→ **Assignment**: If a record contains a picture, skip the picture and transcribe the rest exactly.

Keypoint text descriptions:

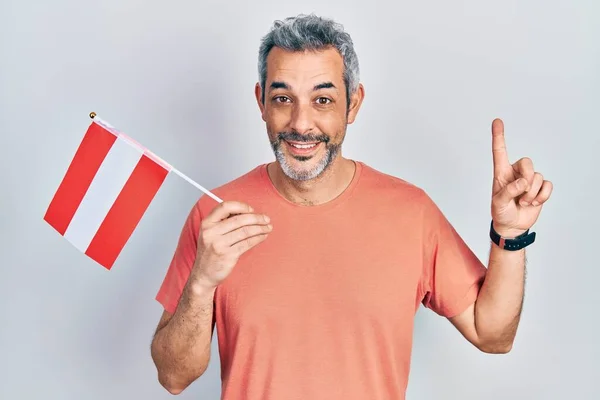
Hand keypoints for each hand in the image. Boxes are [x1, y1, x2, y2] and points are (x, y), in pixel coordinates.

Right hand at [192, 201, 271, 288]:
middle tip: (266, 219)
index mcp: (207, 223)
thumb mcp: (211, 233)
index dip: (241, 206)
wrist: (203, 274)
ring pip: (245, 231)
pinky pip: (247, 243)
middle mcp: (211, 232)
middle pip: (239, 219)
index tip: (252, 210)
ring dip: (260, 228)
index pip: (225, 206)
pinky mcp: (227, 255)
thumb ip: (224, 221)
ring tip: (268, 227)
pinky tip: (263, 236)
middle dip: (256, 218)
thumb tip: (248, 212)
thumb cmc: (211, 251)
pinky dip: (258, 238)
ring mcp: (219, 244)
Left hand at [490, 118, 552, 237]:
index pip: (500, 151)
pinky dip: (542, 196)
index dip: (499, 136)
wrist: (512, 225)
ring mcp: (529, 180)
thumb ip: (508, 191)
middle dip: (526, 179)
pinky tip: (534, 203)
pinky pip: (547, 185)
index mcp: (501, 172)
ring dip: (531, 193)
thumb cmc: (500, 212)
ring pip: (537, 176)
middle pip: (527, 162)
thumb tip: (523, 182)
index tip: (497, 121)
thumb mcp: (498, 203)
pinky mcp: (540, 188)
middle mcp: (516, 173)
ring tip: (523, 202)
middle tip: (521, 193)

→ **Answer box**:
Hand keypoints for each hand in the image. Boxes are [x1, y1, x2, y2] and points are (x, y), in pixel coordinates.

Right hand at [192, 201, 271, 288]:
middle tip: (266, 219)
index mcp: (207, 223)
thumb mcp: (211, 233)
index dip: (241, 206)
wrist: (203, 274)
ring pip: (245, 231)
pinky pip: (247, 243)
middle mcp: (211, 232)
middle pip: (239, 219)
index tip: (252, 210)
ring dip: (260, 228)
index pip: (225, 206)
pinky mcp: (227, 255)
thumb ip: (224, 221)
ring tip: (268, 227)
pinky tip: (263, 236)
middle dip: (256, 218)
thumb tip: (248, 212)
thumb cmc: (211, 251)
pinky dip: (258, 238)
ring mcp: (219, 244)
Left hand at [490, 118, 552, 237]:
index pip: (500, 151)
pinky dip: (542, 196)
index dip: (499, 136)
wrist: (512, 225)
ring mcp: (529, 180)
thumb ip: (508, 191)
middle dip: (526, 179)
pinky tip: (534, 203)
pinky pip: (547, 185)
index mcp: (501, 172)
ring dip: (531, 193)
thumb cmc: (500, 212)
ring pip: (537, 176)
middle pip: (527, 162)
thumb tip: (523, 182)
index tip: (497, 121)
thumb mcp: (498, 203)
pinky mcp: (540, 188)
middle mcp: (516, 173)
ring tip: (523, 202)
middle tip: (521, 193)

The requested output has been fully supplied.